Bedrijven die goederen goedkoper denken in te slaan in een ander EU-land, krijgen nu nog geregeld nee verkocht. Fabrikanten spreken met distributeurs met lagere tarieven af dat ze niet mogen doorleveren aan het buitenland. Zoals Mondelēz, dat donderdag door de EU werd beboet omdat het bedrijf Nederlandse groothandelaars dwong om Côte d’Or-chocolade niet aan het duurdere België door te verkopen.
„Discriminatie naar vestigingsplaats”, noemt demissionair minister van Economische Zaken Micky Adriaansens zulke praktijken. Zo verbrokkelt volgens haar de gezamenlijke Europese markt en zijn winkeliers en klanten de dupe. Zij betalen volgens eerder onderzoek van de Europese Commissie jaarlijks ruim 14 miljard euro te veel. Volgens andere onderzoekers gaat het om gemiddeld 10 procent van de prijs, bij 1 op de 25 producten.
Handelsland Nederland dringt al langer aan op het aanpakken van zogeheten territoriale leveringsbeperkingen, maar krijgt nu gehoor. Nagenoeg alle EU-landen zien het probleem in, meent Adriaansens, die de kwestie vrijdag bespreekt met haar EU-collega’s. Een aantal grotere landen twijfelt volgens EU-bronnen nog wel of de Nederlandse oplossingen de juiste zijn. Maar de tijd is volgens de minister rijp om de plannen in te steken bij de nieuwe Europese Commissie, die na de Europese verkiezingen aantreedt.

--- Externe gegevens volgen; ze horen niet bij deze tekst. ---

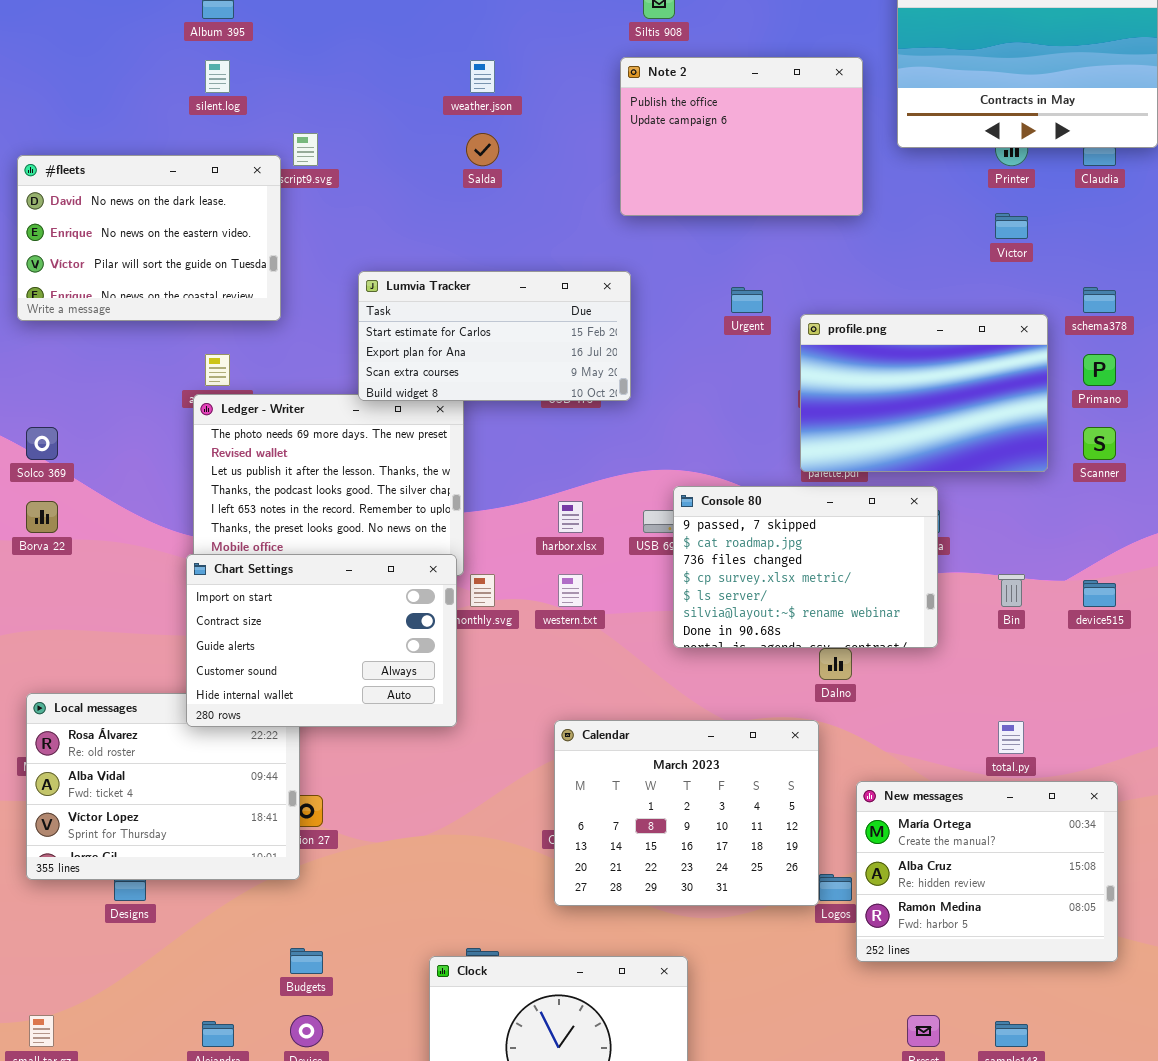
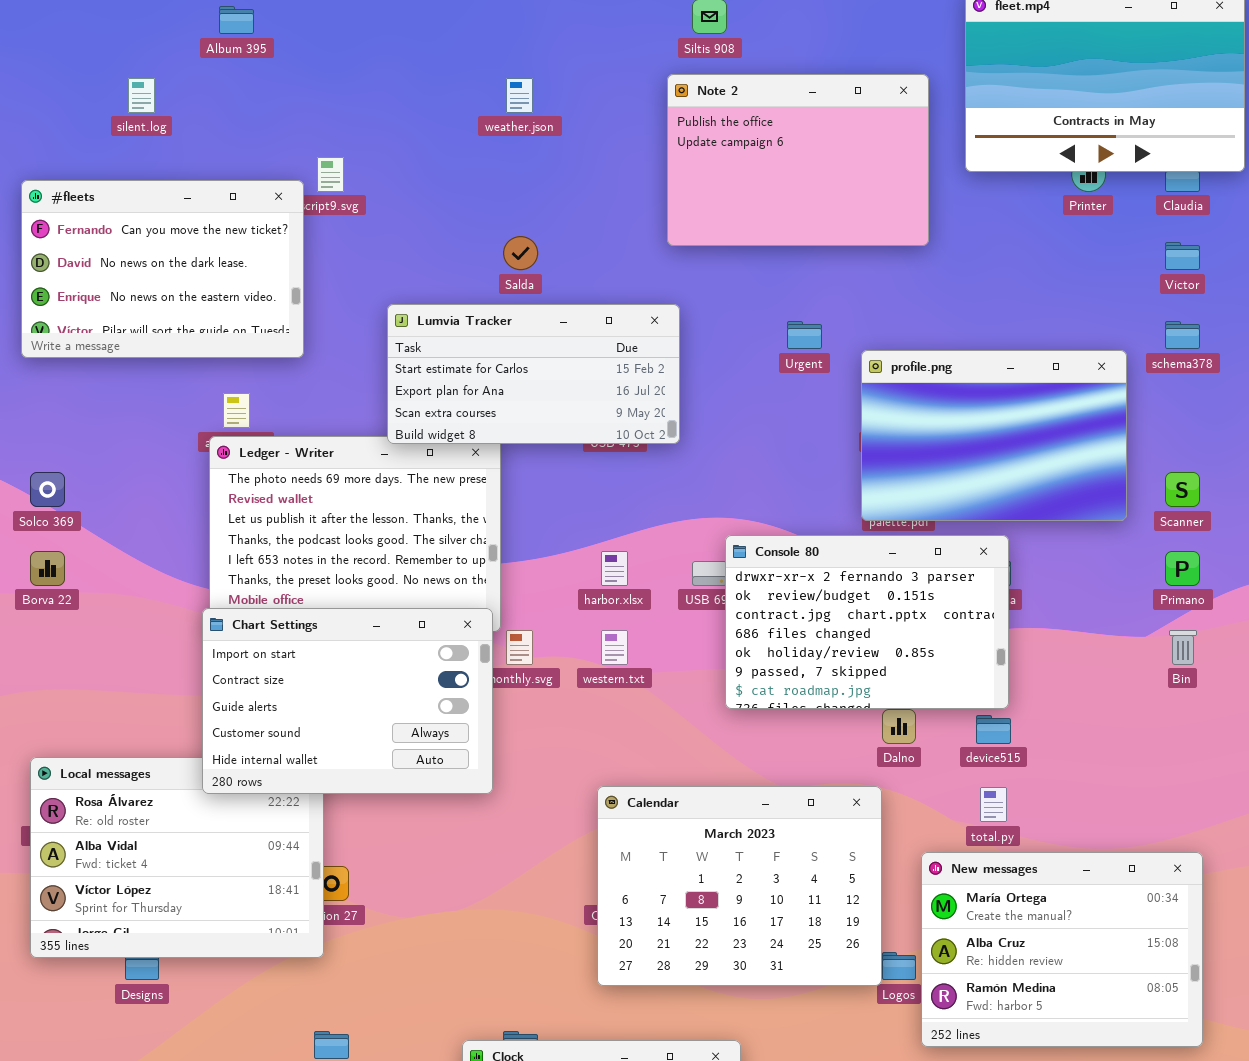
silent.log: [205,60,230,93] -> [128,78,155,113], moved
Salda: [466,133,499,166] -> [503,236,538,270], moved
#fleets: [17,155,281,321] -> [21,180,304,358], scrolled up 1 row
Víctor: [995,213,1028,239] -> [1165,242,1200,270], moved
Primano: [1083,354,1116,386] -> [1165,551,1200,586], moved
Console 80: [673,486,938,648] -> [725,535,1009,709], scrolled up 5 rows
Bin: [998,574,1025,607] -> [1169,630,1197,665], moved
device515: [1083,580,1116,607] -> [976,715,1011,744], moved
total.py: [998,721,1024,754] -> [980,787,1007,822], moved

De commissie deelt hier en daar wel boetes uit voor beperkingen op doorverkoop over de grens, maar dat is volgens Adriaansens te mager. Dat gebeurt alleen als een fabrikant daarmee zijn dominante marktpositie misbruikt. Bovendien moeten de gedupeerde en de commissie dat maar zien te bewijzen. Dat kan dus pas achteraf, en vergt vaak lang en gedetailleerd onderzoek.